Davanti alla fabbrica uno striscione recita

Chiudere lo stabilimento padovano e trasferire tutti i lavoratori a 120 km di distanza, a Volta Mantovana:

questa la volontà dell’azienda, comunicata per posta e senza alcun preavviso agli oltre 100 lavoratori, che, vista anche la costante assenza dei dirigenti agli incontri con i sindacati, hanno reagito dando vita il 17 settembre ad un presidio permanente davanti ai cancelli dell’azienda.

Le intenzioni della Allison (che produce occhiali, per conto proprio e di altre marche più celebri come Benetton, Moschino, Moncler, e che non è per niente in crisi) sono chiarissime. Propongono ai dipendenti o un trasferimento per cui non è previsto nessun tipo di incentivo economico (secondo i calcoli dei lavoratori, su uno stipendio medio di 1100-1200 euro, dovrebbero spenderne 800 al mese solo per raggiungere il posto di lavoro e mangiare lì) o le dimissioni volontarie, in modo da sollevare l’azienda dalla partecipazione alle spese per la mobilità e lasciare di fatto i lavoratori senza alcuna copertura economica.

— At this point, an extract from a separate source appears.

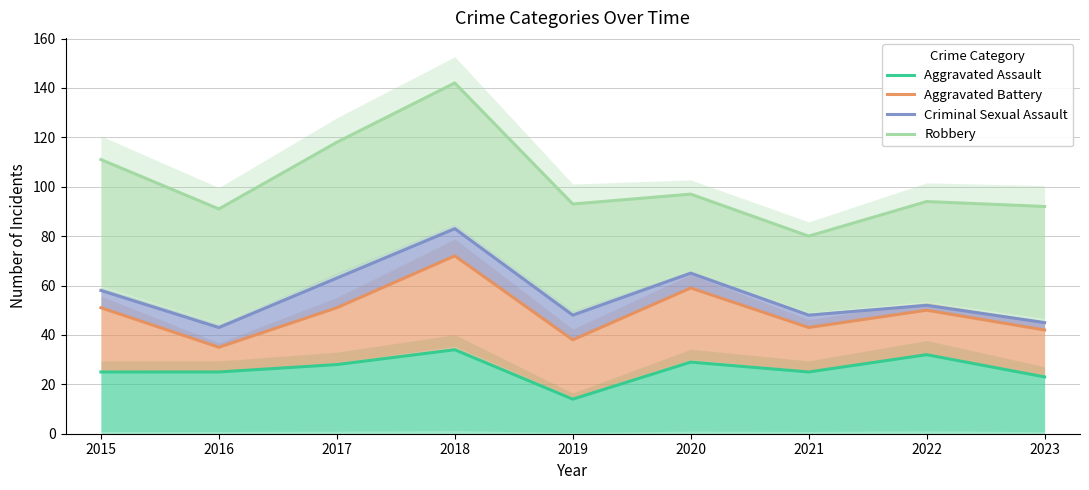

True or false: Aggravated Assault and Robbery intersect in this chart.

False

Tra le righe si può leggere il reale piano della Allison: obbligare i dipendenti a rifiutare “volontariamente” il trasferimento e assumere in questo modo nuovi lavoratori approfittando degli sgravi fiscali e delle agevolazioni offerti dal governo.

Dopo il blocco delle merci imposto nelle ultime due settimane dal presidio, l’azienda ha avviato le procedure per la richiesta della mobilità, ma su base volontaria e da metà ottobre, in questo caso per approfittare del Jobs Act, mentre i lavoratori tengono duro per dettare le loro condizioni. Chiedono che la mobilità scatti da metà dicembre – perché due mesi in più o in meno possono essere fondamentali per la vita dei lavoratori e delle loro famiglie –, che il pagamento del TFR non sia rateizzato in 10 mesi, come vorrebbe la Allison, e che i lavoratori che decidono di spostarsi a Volta Mantovana ottengano 300 euro mensili di indennità.

Dopo l’esito negativo dell’incontro di venerdì 2, continua il presidio, e continua la lotta dei lavoratori per far capire all’azienda che non può disporre come vuole delle loro vite.